**REQUIRED WORK:** In the lines from the first one through the line containing "பணித்தருளிய", swap "Transcribe" for "Write out". Write those lines out again, changing nothing else.

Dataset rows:

__________

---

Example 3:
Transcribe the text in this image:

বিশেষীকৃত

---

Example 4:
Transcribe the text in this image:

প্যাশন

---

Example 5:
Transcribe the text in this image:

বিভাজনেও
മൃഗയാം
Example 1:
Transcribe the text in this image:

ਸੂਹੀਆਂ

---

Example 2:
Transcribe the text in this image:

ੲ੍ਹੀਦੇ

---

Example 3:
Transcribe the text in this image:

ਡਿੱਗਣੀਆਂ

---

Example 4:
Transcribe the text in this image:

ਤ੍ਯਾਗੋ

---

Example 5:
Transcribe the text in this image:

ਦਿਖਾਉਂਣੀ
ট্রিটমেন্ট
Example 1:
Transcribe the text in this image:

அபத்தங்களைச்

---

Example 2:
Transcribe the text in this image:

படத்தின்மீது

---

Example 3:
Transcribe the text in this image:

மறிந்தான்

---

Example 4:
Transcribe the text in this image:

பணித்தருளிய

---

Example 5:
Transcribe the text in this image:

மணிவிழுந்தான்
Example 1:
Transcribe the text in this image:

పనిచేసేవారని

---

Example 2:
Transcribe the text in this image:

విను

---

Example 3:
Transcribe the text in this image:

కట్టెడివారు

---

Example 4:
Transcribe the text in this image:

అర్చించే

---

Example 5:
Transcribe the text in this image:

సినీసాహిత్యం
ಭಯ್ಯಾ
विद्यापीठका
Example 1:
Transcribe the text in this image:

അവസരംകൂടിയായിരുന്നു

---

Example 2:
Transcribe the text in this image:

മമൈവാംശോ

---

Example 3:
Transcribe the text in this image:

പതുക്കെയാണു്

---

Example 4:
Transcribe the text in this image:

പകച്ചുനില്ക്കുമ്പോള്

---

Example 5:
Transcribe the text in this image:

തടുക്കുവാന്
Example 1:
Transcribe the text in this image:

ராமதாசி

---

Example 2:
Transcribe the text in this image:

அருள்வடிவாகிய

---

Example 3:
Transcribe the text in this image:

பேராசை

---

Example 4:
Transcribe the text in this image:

__________

**FINAL RESULT:**
---

Example 3:
Write out the text in this image:

বিশেষীকৃত

---

Example 4:
Write out the text in this image:

প্যাশন

---

Example 5:
Write out the text in this image:

বিভাজনেও
മൃഗയാം
Example 1:
Write out the text in this image:

ਸੂਹੀਆਂ

---

Example 2:
Write out the text in this image:

ੲ੍ਹੀਦੇ

---

Example 3:
Write out the text in this image:

ਡਿੱਗਣੀਆਂ

---

Example 4:
Write out the text in this image:

ਤ੍ਯਾਗੋ

---

Example 5:
Write out the text in this image:

ਦਿਖਾਉਂਣੀ
ট্রিটমেন্ট
Example 1:
Write out the text in this image:

அபத்தங்களைச்

---

Example 2:
Write out the text in this image:

படத்தின்மீது

---

Example 3:
Write out the text in this image:

மறிந்தான்

---

Example 4:
Write out the text in this image:

பணித்தருளிய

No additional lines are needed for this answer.